[Activity]: Retype the items word for word, from the very first line through the line that contains "редакций СМИ.", with both of those lines included.

(Collection entries)
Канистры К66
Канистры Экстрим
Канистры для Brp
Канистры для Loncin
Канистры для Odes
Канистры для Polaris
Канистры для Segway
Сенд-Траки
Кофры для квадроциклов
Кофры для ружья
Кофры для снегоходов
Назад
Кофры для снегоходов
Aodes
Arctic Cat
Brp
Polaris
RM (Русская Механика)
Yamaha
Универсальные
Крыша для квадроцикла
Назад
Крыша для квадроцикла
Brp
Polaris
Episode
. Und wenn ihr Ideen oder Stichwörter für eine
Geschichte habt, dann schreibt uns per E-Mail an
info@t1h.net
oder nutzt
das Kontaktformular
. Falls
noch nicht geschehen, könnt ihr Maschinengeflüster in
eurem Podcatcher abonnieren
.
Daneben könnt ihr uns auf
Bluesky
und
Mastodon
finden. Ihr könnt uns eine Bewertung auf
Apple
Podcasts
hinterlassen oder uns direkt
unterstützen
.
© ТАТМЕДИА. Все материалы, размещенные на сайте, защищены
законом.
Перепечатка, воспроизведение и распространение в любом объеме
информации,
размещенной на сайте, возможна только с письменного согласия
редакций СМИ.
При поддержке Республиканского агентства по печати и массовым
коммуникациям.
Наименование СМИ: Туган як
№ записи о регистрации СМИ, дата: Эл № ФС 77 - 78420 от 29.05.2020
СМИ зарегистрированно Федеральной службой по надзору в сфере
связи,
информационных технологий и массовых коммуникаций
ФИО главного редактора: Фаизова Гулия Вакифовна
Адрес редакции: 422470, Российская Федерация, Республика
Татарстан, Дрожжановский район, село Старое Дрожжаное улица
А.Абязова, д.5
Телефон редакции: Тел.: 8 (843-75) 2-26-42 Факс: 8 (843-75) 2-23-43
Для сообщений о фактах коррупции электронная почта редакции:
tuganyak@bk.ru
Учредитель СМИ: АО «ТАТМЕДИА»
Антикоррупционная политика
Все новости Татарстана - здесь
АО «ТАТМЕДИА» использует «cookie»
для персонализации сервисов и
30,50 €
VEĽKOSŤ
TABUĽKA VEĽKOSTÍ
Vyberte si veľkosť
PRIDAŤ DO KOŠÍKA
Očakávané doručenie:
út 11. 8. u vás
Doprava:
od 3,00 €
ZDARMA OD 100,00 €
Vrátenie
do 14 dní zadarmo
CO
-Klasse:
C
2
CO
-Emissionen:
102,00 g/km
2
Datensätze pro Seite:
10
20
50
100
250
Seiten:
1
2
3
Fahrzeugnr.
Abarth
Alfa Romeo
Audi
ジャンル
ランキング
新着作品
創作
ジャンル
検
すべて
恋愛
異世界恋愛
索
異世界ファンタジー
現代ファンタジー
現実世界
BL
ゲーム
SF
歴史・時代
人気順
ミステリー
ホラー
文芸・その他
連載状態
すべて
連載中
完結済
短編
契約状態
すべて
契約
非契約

[Result of this exercise]:
Канистры К66
Канистры Экстрим
Канистры для Brp
Канистры для Loncin
Канистры для Odes
Канистры для Polaris
Канистры для Segway
Сенд-Траки
Кофры для квадроциклов
Кофры для ружья
Кофры для снегоходов
Назад
Кофры для снегоходов
Aodes
Arctic Cat
Brp
Polaris
RM (Русская Механика)
Yamaha
Универсальные
Крыша для квадроцикла
Назад
Крыша для квадроцикла
Brp
Polaris
Episode
. Und wenn ihr Ideen oder Stichwörter für eine
Geschichte habt, dann schreibt uns per E-Mail an
info@t1h.net
oder nutzt
das Kontaktformular
. Falls
noch nicht geschehen, könnt ihr Maschinengeflüster in
eurem Podcatcher abonnieren
.
Daneben könnt ihr uns auf
Bluesky
und
Mastodon
finden. Ihr könnt uns eine Bewertung auf
Apple
Podcasts
hinterlassen oder uns direkt
unterstützen
.
© ТАТМЕДИА. Все материалы, размещенные на сайте, защищены
законом.
Перепечатка, воспроизведение и распространение в любом объеме
информации,
размещенной на сайте, возможна только с письменного согласия
редакций СМИ.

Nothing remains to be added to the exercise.